Sub-Sovereign Bond of the Year
Autonomous Community of Madrid
€500m 2.822% October 2029 green bond
BBVA (green structuring adviser), CaixaBank, Crédit Agricole, ING and Santander (lead managers)
Madrid has been, and continues to be, at the forefront of the development of Spain’s green financing. It was the first government entity in the country to issue a green bond back in April 2020, ahead of even the sovereign. And with the new October 2019 line, which was the city’s third green transaction, Madrid has become the most active Spanish green issuer from the public sector.
The bond was fully aligned with the EU Green Taxonomy, a rarity even in Europe. It was a first not only for Madrid, but for Spain.

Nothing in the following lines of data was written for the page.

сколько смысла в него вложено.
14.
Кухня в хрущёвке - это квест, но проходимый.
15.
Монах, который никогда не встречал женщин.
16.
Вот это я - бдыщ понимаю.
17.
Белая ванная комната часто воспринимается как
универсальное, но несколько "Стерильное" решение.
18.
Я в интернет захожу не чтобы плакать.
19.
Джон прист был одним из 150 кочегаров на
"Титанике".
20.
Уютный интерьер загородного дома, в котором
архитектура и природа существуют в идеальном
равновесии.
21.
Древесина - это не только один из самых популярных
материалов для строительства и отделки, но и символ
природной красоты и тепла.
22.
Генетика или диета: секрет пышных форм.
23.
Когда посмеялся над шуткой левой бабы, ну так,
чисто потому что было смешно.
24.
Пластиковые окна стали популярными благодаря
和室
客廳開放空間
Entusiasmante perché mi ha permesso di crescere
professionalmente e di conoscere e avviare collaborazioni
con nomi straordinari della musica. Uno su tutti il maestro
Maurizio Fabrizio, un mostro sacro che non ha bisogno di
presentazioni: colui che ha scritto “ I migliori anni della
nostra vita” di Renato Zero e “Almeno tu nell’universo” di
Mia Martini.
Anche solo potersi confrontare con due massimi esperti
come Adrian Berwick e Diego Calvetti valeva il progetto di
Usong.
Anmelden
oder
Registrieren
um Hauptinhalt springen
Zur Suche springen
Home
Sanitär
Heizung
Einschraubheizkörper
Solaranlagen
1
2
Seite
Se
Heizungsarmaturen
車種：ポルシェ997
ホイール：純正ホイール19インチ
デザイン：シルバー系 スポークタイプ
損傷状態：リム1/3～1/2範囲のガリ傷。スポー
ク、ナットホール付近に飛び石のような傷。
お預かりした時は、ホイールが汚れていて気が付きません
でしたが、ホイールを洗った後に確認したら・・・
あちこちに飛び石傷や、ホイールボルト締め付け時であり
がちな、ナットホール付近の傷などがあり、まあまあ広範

While the trade might not have been especially large, or attracted a multiple-times subscribed book, it made an impression.
Over the years, Madrid has proved its willingness and ability to move Spain’s green funding capabilities forward. This trade was another important milestone.
SSA SRI Deal of the Year
Republic of France
€4bn 0.1$ June 2038 inflation-linked green OAT
Barclays, BNP Paribas, Crédit Agricole, Natixis and Société Générale
Several governments made their green bond debuts in 2022 with Austria, Canada and New Zealand all making their initial forays into the market.
Indeed, Austria brought a further innovation in the autumn by issuing the first ever green sovereign T-Bills — a product it plans to issue quarterly from next year.
However, it was one of the original sovereign green bond issuers that really caught the eye by bringing a new product that both broadened the suite of green securities on offer while also addressing a key theme of 2022 — protection from inflation.
Announcing its intention to explore a 10-15 year green OAT€I in December, the deal was priced in May — a day after Austria’s €4bn debut — amassing €27.5bn of orders allowing the leads to tighten the spread 3bp during execution for a stellar result and opening a new front in the financial fight against global warming.
Supranational Euro Bond of the Year
European Investment Bank
€4bn 1.5% June 2032 Climate Awareness EARN
Bank of America, BNP Paribas, JP Morgan and NatWest Markets
One of the world’s biggest issuers of green and sustainability bonds, the EIB first sold a Climate Awareness Bonds 15 years ago. But the issuer took its ESG credentials to the next level in 2022 by starting to issue Climate Awareness Bonds under its Euro Area Reference Note (EARN) programme — the brand for its benchmark deals in its home currency.
The move demonstrated the issuer’s growing sustainability lending requirements as well as the boom in investor demand. EARNs typically come bigger than the EIB’s other euro issuance, usually weighing in at €3bn-€5bn.
This first Climate Awareness EARN from May not only marked a milestone for the supranational but provided an important test of demand for longer dated debt, which has been harder to sell in a year marked by rocketing interest rates.
The trade certainly delivered on all fronts, being the EIB’s largest ever Climate Awareness Bond. The final book of €23bn allowed the issuer to tighten 2bp during execution to price 19bp through mid-swaps.
The EIB repeated the trick in September, this time pricing a €4bn March 2030 Climate Awareness EARN out of €33bn of demand.